The therapy of WEBINO syndrome will depend on the aetiology and focus on improving the diplopia [16]. Therefore, two different approaches are established with, on one hand, surgical correction in case of stable exotropia (at least for 1 year) by extraocular muscle surgery [24]. On the other hand, a conservative approach with prism and injections of botulinum toxin [25, 26]. In regards to our patient, initially, an occlusion foil was administered, at 1-month follow-up since hospitalization, there was no evidence of any gaze deficits.

As described by Wu et al., the literature provides limited data regarding the prognosis since higher number of patients and long-term follow-ups are missing. Importantly, the prognosis depends on the underlying aetiology. Regarding the associated internuclear ophthalmoplegia (INO), 38–78% with ischemic origin of the lesion experienced spontaneous resolution of the symptoms [12, 27]. In contrast, INO related to MS, which in 85% of the cases is associated with the relapsing–remitting form of MS, a spontaneous resolution can be expected in 60% of the cases [12]. While patients with infectious origin tended to show complete clinical remission after adequate therapy, patients with neoplastic aetiology did not recover [12]. Finally, in the case of systemic lupus erythematosus (SLE), 75% of patients showed after high-dose corticosteroid therapy with prednisone (one to two mg/kg/day for 3 days followed by maintenance dose) complete resolution of signs and symptoms [28]. An association with COVID-19 and Spikevax (Moderna) vaccine and relapse of autoimmune diseases has been described [29, 30]. It is possible that the former triggered a CNS manifestation of previously cuteaneuos lupus erythematodes.
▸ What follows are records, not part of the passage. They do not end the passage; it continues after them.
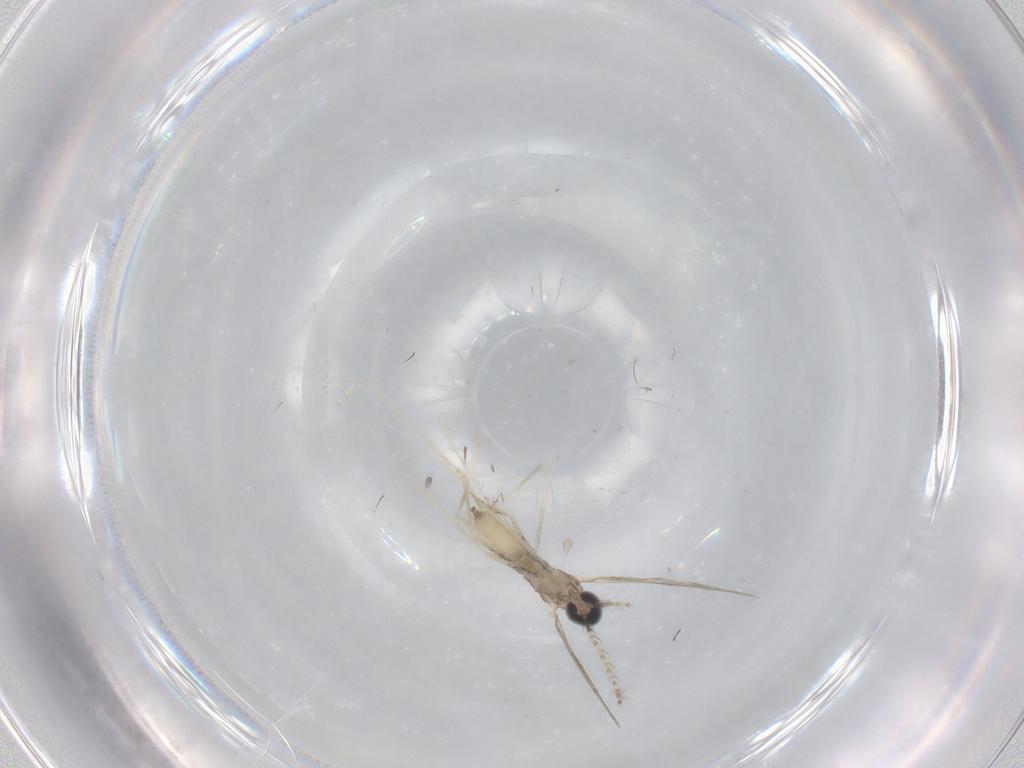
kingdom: Animalia
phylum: Arthropoda
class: Insecta
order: Diptera
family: Cecidomyiidae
This would be a first reported case of WEBINO in a sCLE patient after COVID-19.

  • WEBINO is a clinical syndrome with a wide differential diagnosis/aetiologies

  • The syndrome frequently localises to bilateral medial longitudinal fasciculus (MLF).

  • Prompt brain MRI imaging preferably with posterior fossa focus is crucial and further CSF analysis may be required.

  • A specific diagnostic work-up is mandatory to adapt specific treatment.